Confusione fu “causa indiretta del crollo” – La mancanza di una competenza “univocamente determinata” e la “conseguente mancata assunzione di totale e unica responsabilità” per la manutenzione ordinaria e straordinaria possono quindi essere ritenute “una delle cause indirette del crollo“, scrive il consulente dell’accusa.

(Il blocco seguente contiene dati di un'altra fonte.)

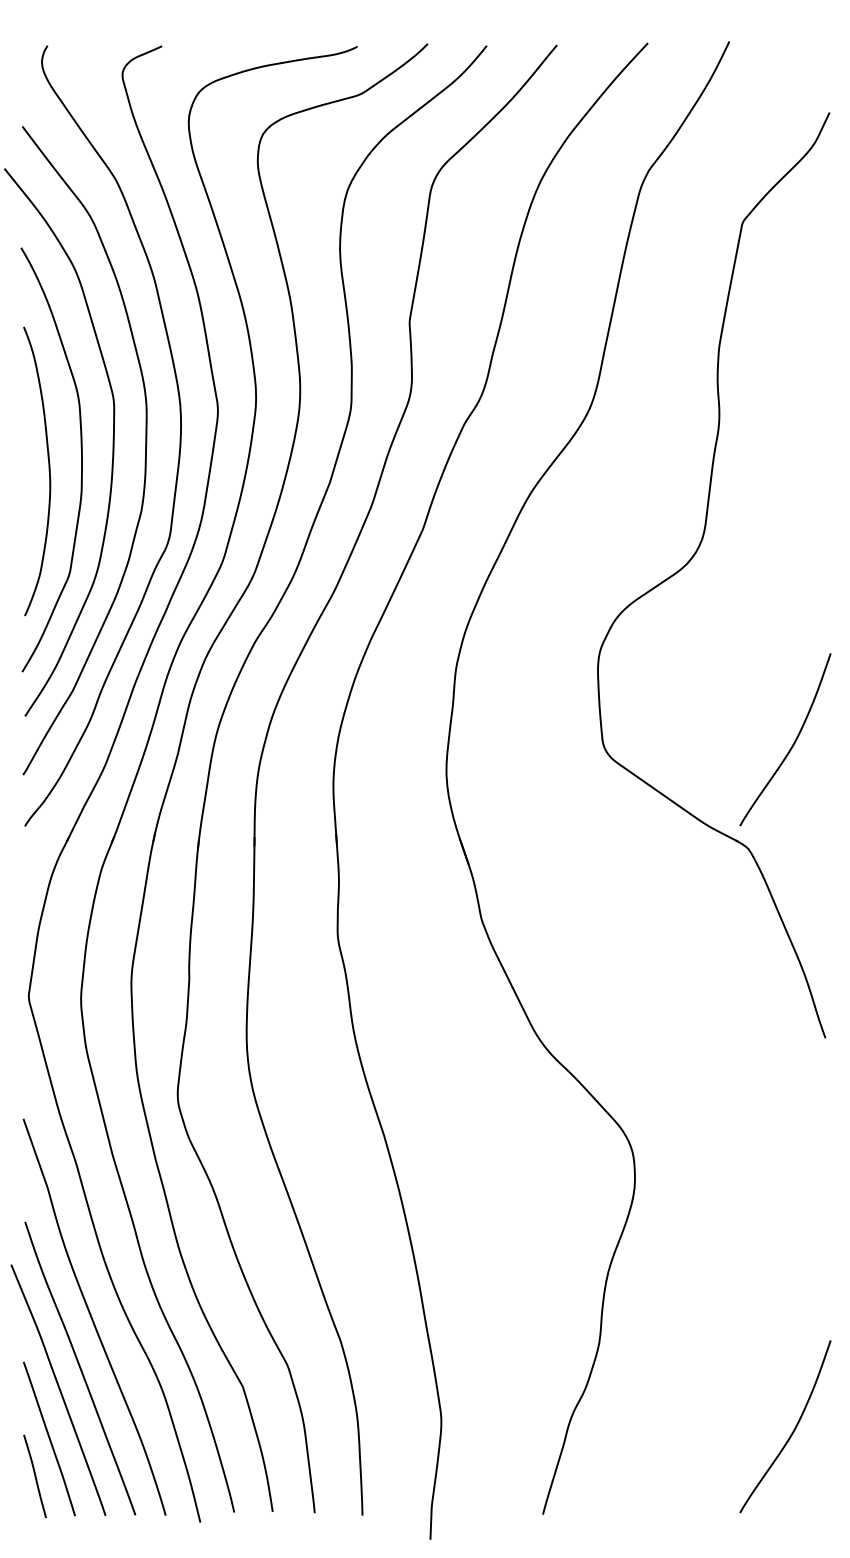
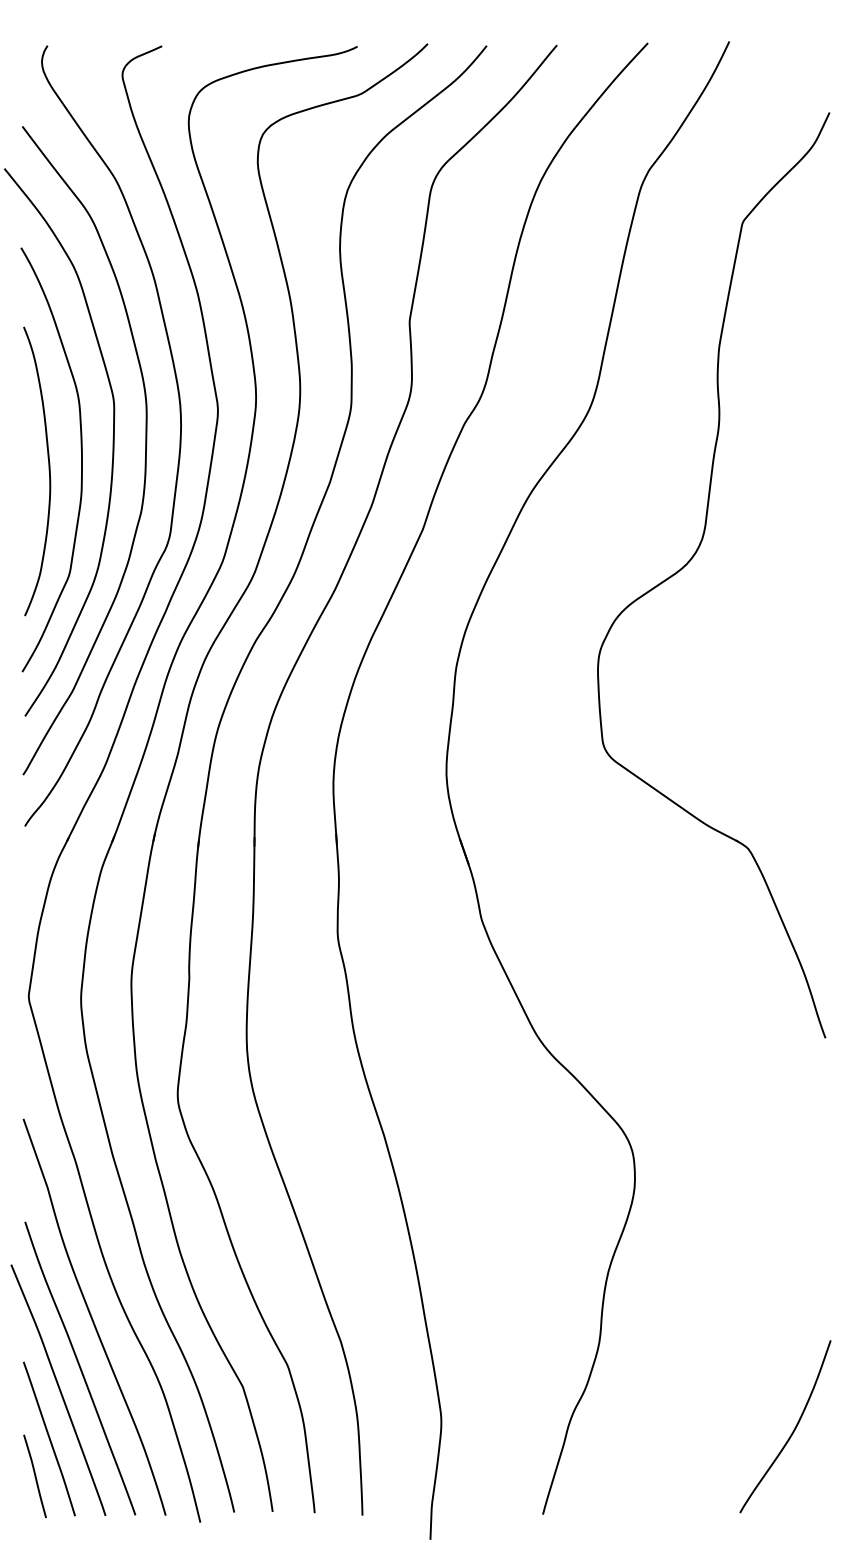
curve at (793, 742): present -> none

Con riflessi anche nelle “procedure di autorizzazione al transito dei trasporti eccezionali” e nel “mancato coordinamento tra i due Enti durante la grave emergenza che aveva preceduto il crollo”. Esistono altri viadotti in Italia in condizioni simili? Sul punto, Di Prisco, ricorda quando auspicato dalla Commissione Ministeriale che indagò sul collasso, ovvero “un intervento normativo che chiarisca in via generale ed univoca l’attribuzione della responsabilità sui cavalcavia” suggerendo “nell’immediato l’introduzione per ogni singola opera d’arte costituente un’interferenza di uno specifico atto che ne regoli gli oneri di gestione e manutenzione”.
Annone come “classico esempio” – Il ponte crollato ad Annone Brianza, insomma, “costituisce un classico esempio” delle criticità. “È sufficiente rammentare – si legge ancora nella perizia – che Anas ha eseguito in tempi recenti (2007-2009) interventi di ripristino delle travi senza disporre del progetto originario, che avrebbe dovuto rappresentare il primo elemento sui fondare la progettazione degli interventi”. E ricordando come l’ingegnere delegato da Anas ai controlli disse che non c’erano problemi statici pur “non disponendo di alcuna relazione di calcolo”, Di Prisco conclude come quanto accaduto “mostra come sia indispensabile mettere a punto una procedura di intervento a livello nazionale che possa garantire l’efficacia delle indagini di verifica delle infrastrutture e un archivio di dati opportunamente studiato per mitigare il rischio infrastrutturale su tutta la rete di comunicazione”.